= Ministry of the Interior (Denmark) =

Government ministry of Denmark

The Ministry of the Interior (Indenrigsministerium) is one of the oldest government ministries in Denmark, having been established in 1848, but has frequently been combined with other ministries. Its primary task has been to oversee elections and ensure the state's oversight over the country's regions and municipalities. As of 2024, it is combined with the Ministry of Health to form the Ministry of Interior and Health.

== History ==
The Ministry of the Interior was originally established in 1848 in Adam Wilhelm Moltke's second administration. In the 21st century, it was combined with the Ministry of Health to form the Ministry of Interior and Health from 2001 to 2007, after which its functions were transferred to the Ministry of Welfare (Danish: Velfærdsministerium), which in 2009 changed its name to the Ministry of Social Affairs and the Interior. In 2010 the combined Ministry of Interior and Health was reconstituted. In November 2011, the government of Helle Thorning-Schmidt then separated the Interior Ministry from the Health Ministry and instead combined it with the economic branch of the Ministry of Economic and Business Affairs to form the Ministry of the Economy and the Interior. In June 2015, Lars Løkke Rasmussen's second government again combined its functions with those of the Ministry of Social Affairs to re-establish the Ministry of Social Affairs and the Interior.

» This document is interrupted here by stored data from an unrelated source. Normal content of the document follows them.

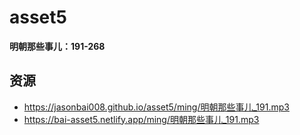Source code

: # asset5

**明朝那些事儿：191-268**

## 资源

- https://jasonbai008.github.io/asset5/ming/明朝那些事儿_191.mp3
- https://bai-asset5.netlify.app/ming/明朝那些事儿_191.mp3
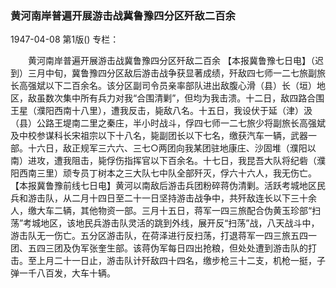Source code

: ### 黄河南岸普遍开展游击战冀鲁豫四分区歼敌二百余

1947-04-08
第1版()
专栏：

　　黄河南岸普遍开展游击战冀鲁豫四分区歼敌二百余
    【本报冀鲁豫七日电】（迟到）三月中旬，冀鲁豫四分区敌后游击战争获显著成绩，歼敌四七师一二七旅副旅长高强斌以下二百余名。该分区副司令员亲率部队进出敌腹心滑（县）长（垣）地区，敌虽数次集中所有兵力对我“合围清剿”，但均为我击溃。十二日，敌四路合围王星（濮阳西南十八里），遭我反击，毙敌八名。十五日，我设伏于延（津）汲（县）公路王堤南二里之秦庄，半小时战斗，俘四七师一二七旅少将副旅长高强斌及中校参谋科长宋祖宗以下十八名，毙副团长以下七名，缴获汽车一辆，武器一部。十六日，敌正规军三六六、三七○两团向我某团驻地康庄、沙固堆（濮阳以南）进攻，遭我阻击，毙俘伤指挥官以下百余名。十七日，我昆吾大队将纪砦（濮阳西南三里）顽专员丁树本之三大队七中队全部歼灭，俘六十六人，我无伤亡。
    【本报冀鲁豫前线七日电】黄河以南敌后游击兵团粉碎蒋伪清剿。活跃考城地区民兵和游击队，从二月十四日至二十一日坚持游击战争中，共歼敌连长以下三十余人，缴大车二辆，其他物资一部。三月十五日，蒋军一四三旅配合伪黄玉珍部“扫荡”考城地区，该地民兵游击队灵活的跳到外线，展开反“扫荡”战，八天战斗中，游击队无一伤亡。五分区游击队，在荷泽进行反扫荡，打退蒋军一四三旅五四一团、五四三团及伪军张奎生部。该蒋伪军每日四出抢粮，但处处遭到游击队的打击。至上月二十一日止，游击队计歼敌四十四名，缴步枪三十二支，机枪一挺，子弹一千八百发，大车十辆。

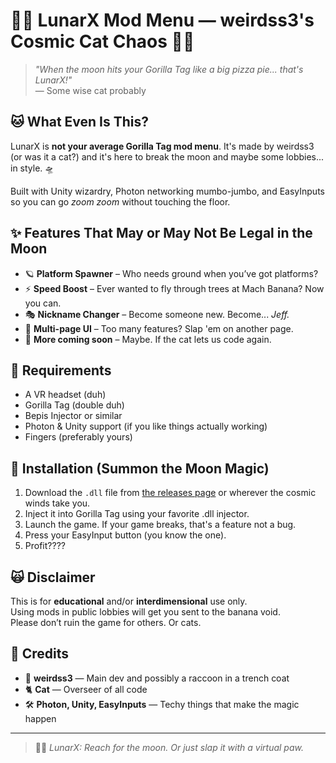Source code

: # 🌙🐾 LunarX Mod Menu — weirdss3's Cosmic Cat Chaos 🐒🚀

> *"When the moon hits your Gorilla Tag like a big pizza pie... that's LunarX!"*  
> — Some wise cat probably

## 🐱 What Even Is This?

LunarX is **not your average Gorilla Tag mod menu**. It's made by weirdss3 (or was it a cat?) and it's here to break the moon and maybe some lobbies... in style. 🛸

Built with Unity wizardry, Photon networking mumbo-jumbo, and EasyInputs so you can go *zoom zoom* without touching the floor.

## ✨ Features That May or May Not Be Legal in the Moon

- 🪐 **Platform Spawner** – Who needs ground when you’ve got platforms?
- ⚡ **Speed Boost** – Ever wanted to fly through trees at Mach Banana? Now you can.
- 🎭 **Nickname Changer** – Become someone new. Become... *Jeff.*
- 📑 **Multi-page UI** – Too many features? Slap 'em on another page.
- 🐾 **More coming soon** – Maybe. If the cat lets us code again.

## 🧪 Requirements

- A VR headset (duh)
- Gorilla Tag (double duh)
- Bepis Injector or similar
- Photon & Unity support (if you like things actually working)
- Fingers (preferably yours)

## 🔮 Installation (Summon the Moon Magic)

1. Download the `.dll` file from [the releases page](#) or wherever the cosmic winds take you.
2. Inject it into Gorilla Tag using your favorite .dll injector.
3. Launch the game. If your game breaks, that's a feature not a bug.
4. Press your EasyInput button (you know the one).
5. Profit????

## 🙀 Disclaimer

This is for **educational** and/or **interdimensional** use only.  
Using mods in public lobbies will get you sent to the banana void.  
Please don’t ruin the game for others. Or cats.

## 💌 Credits

- 🧠 **weirdss3** — Main dev and possibly a raccoon in a trench coat
- 🐈 **Cat** — Overseer of all code
- 🛠️ **Photon, Unity, EasyInputs** — Techy things that make the magic happen

---

> 🐒🌌 *LunarX: Reach for the moon. Or just slap it with a virtual paw.*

By royal resolution on 23 January 2021, the Ministry of the Interior and Housing was established, combining the interior branch from the Ministry of Social Affairs and the Interior with the housing branch from the Ministry of Transport and Housing. In December 2022, the Cabinet of Denmark was rearranged, and the ministry was instead combined with the Ministry of Health to form the Ministry of the Interior and Health (Danish: Indenrigs- og Sundhedsministerie).